La BOM est indispensable : elle retrouve les anomalies mégacaryocytaires et permet d’évaluer la fibrose de réticuline (coloration argentique) et de collagène (trichrome). Elle permet aussi de faire le diagnostic différentiel avec la TE et les autres NMP (survie globale et thérapeutique différentes).
La cytogénétique
Le caryotype doit être réalisé sur sang périphérique (et non sur moelle car, la fibrose provoque de nombreux échecs de culture), pour éliminer une LMC (translocation t(9;22)(q34; q11)) et rechercher des anomalies clonales non spécifiques, mais ayant une valeur pronostique (retrouvées dans 30% des cas) :
- caryotype normal / +9 / del(13q) / del(20q) : plutôt de bon pronostic ;
- inv(3) / -7 / i(17q) / +21 / +19 / del(12p) / del(11q) / caryotype complexe : pronostic péjoratif.
Réf : Tefferi A. Primary myelofibrosis: 2021 update on diagnosis, risk-stratification and management.
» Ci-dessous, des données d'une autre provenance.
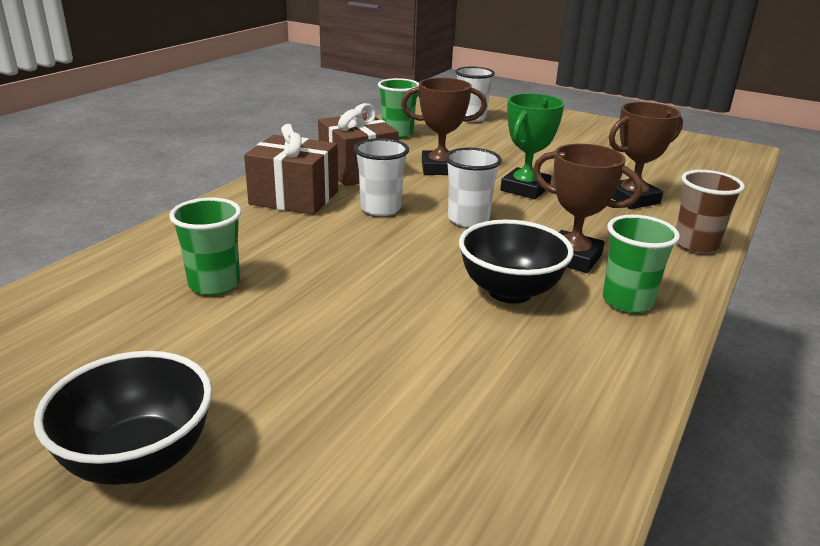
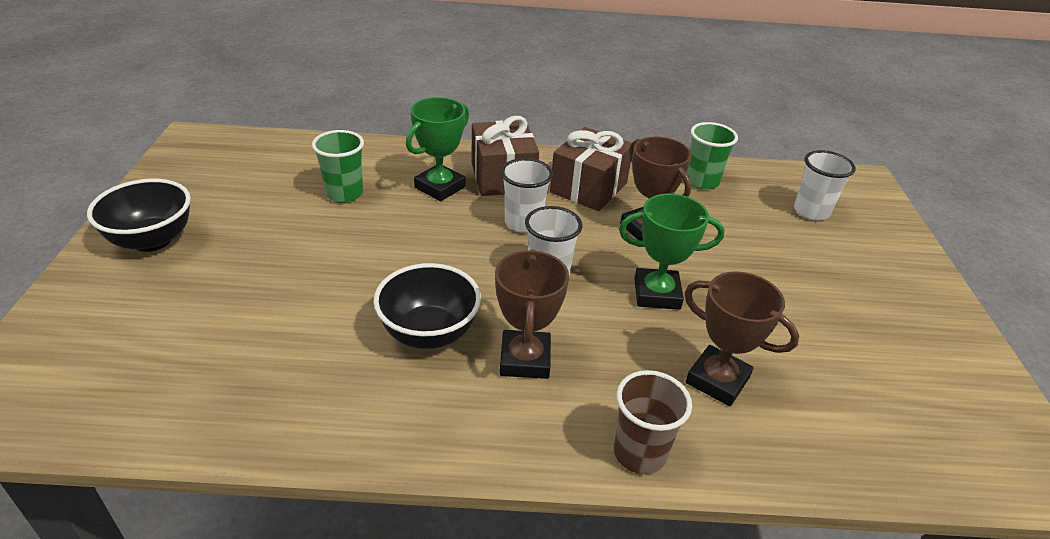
camera: 60 degrees right, 10 degrees up
(272, 230) = (440, 187): none -> green trophy
(627, 301) = (463, 414): green cup -> none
Am J Haematol, 2021 ;96(1)145-62.
La biologie moléculaire
La biologie moléculaire est indispensable
- la mutation JAK2 V617F (exon 14) est retrouvée dans 50 à 60% des cas ;
- une mutation sur le gène CALR, dans 30% des cas. Le meilleur pronostic des mutations de CALR dans la MFP semble restreint aux mutations de type 1 (ou type 1-like) ;
- une mutation MPL, dans 5 à 10% des cas.
En l’absence de mutations JAK2/CALR/MPL (10% des cas), il est recommandé de réaliser un panel NGS pour rechercher d’autres mutations (ASXL1, EZH2, TET2, IDH1/IDH2, SRSF2, SF3B1 …).
Le panel élargi permet en outre la gradation pronostique de la myélofibrose (scores GIPSS, MIPSS70 et MIPSS70+ 2.0 notamment.